Ma esattamente, perché Baudelaire scandalizza? Ebbene, i suoi versi come la sua prosa (che per lui avevano pari dignità – soit toujours poète, même en prose, ebbe a scrivere una volta) mirano a descrivere con un realismo viscerale i frammenti di una realtà disgregata, disarmonica, che solo la poesia, concepita come intuizione pura, estatica, può ricondurre ad unità. Una realtà che è cronicamente inquinata dal vizio, dalla lussuria e dalla bruttezza, in cui il consorzio umano ha rivelato la sua fallacia – lo squallido contesto industriale della Parigi dell’epoca gliene dà conferma – e in cui lo sballo della ricerca di Dio si risolve in un hangover a dir poco debilitante. I riferimenti mai velati alla sessualità e alla droga, uniti ad una certa fascinazione per il Demonio, rendono Baudelaire una personalità detestata presso i membri della borghesia francese, che vedono in lui un reietto, un randagio, insomma un individuo da evitare. Il suo patrigno, il generale Aupick, che lo voleva un homme utile (e cioè un avvocato, un magistrato o magari un funzionario statale) è il primo ad allontanarlo, non così sua madre, nei cui confronti Charles prova sin da bambino una commistione di amore e odio.
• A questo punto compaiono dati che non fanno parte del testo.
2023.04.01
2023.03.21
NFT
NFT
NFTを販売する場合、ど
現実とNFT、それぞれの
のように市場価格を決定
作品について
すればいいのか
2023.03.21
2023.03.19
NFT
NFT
I Fiori del male si aprono con la sezione denominata Spleen et ideal, incentrata sulla dicotomia di cui sopra; segue una seconda sezione chiamata proprio Les Fleurs du mal. Vi è poi la Révolte, i cui componimenti testimoniano la tenace lotta del poeta (la sua rivolta, appunto) contro le tentazioni mondane ma anche contro l’infelicità, ostacolo alla realizzazione spirituale. Il peso dei vizi connaturati alla natura umana, tuttavia, è insormontabile, il che spiega il passaggio alle sezioni finali Le vin e La mort. L’ebbrezza avvolgente del vino consola in attesa della morte, con la quale si vuol chiudere in definitiva con il mondo nella speranza di trovare, al di là di esso, una dimensione nuova (“au fond de l’inconnu pour trouver du nouveau!”), sottratta ai limiti contingenti e alla privazione del Bello.
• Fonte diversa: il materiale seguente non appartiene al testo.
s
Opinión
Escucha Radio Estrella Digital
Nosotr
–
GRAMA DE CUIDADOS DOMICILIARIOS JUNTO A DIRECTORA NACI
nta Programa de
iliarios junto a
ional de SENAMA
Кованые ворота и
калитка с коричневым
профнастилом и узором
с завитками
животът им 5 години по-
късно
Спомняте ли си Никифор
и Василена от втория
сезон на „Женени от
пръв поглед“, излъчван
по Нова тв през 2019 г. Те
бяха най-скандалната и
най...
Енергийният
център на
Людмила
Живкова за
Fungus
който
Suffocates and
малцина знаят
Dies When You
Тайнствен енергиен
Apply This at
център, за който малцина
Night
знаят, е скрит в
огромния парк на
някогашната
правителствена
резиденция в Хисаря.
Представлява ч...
Che cos’è in fondo l’amore stesso, dice Baudelaire, se non l’illusione di un altrove migliore? L’amore ed il sesso non sono però la stessa cosa, il primo esige dalla donna una grazia interiore ed esteriore, il secondo si può praticare soltanto con donne stupide. Ed ecco il riaffiorare, per l’ennesima volta, di una personalità scissa, contraddittoria, maledetta dal divino prima che dagli uomini.

La maledizione in questione è stata storicamente gravosa per Baudelaire: dopo aver cercato Dio nei bordelli e Satana all’ombra di una croce, Charles morirà nel 1867 a causa di una paralisi indotta dalla sifilide, contratta forse all’età di ventun’anni. In realtà vegeta per un anno (1866), poi si spegne.

Al “vero Dio della poesia” (definizione di Rimbaud) dedichiamo questo articolo, con l’auspicio che la sua produzione artistica possa oggi essere oggetto di una partecipata e non retorica reviviscenza.